(DATA TO EXAMINE Opens)
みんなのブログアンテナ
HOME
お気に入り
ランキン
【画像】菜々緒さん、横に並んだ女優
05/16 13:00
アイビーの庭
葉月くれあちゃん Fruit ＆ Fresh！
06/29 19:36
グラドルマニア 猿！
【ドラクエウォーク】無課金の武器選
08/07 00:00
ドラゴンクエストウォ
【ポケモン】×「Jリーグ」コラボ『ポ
(DATA TO EXAMINE Closes)
WHAT YOU WILL DO:
Copy out every line of each item above, character for character.

THE COMPLETED TASK:
みんなのブログアンテナ
HOME
お気に入り
ランキン
【画像】菜々緒さん、横に並んだ女優
05/16 13:00
アイビーの庭
葉月くれあちゃん Fruit ＆ Fresh！
06/29 19:36
グラドルマニア 猿！
【ドラクエウォーク】無課金の武器選
08/07 00:00
ドラゴンクエストウォ
【ポケモン】×「Jリーグ」コラボ『ポ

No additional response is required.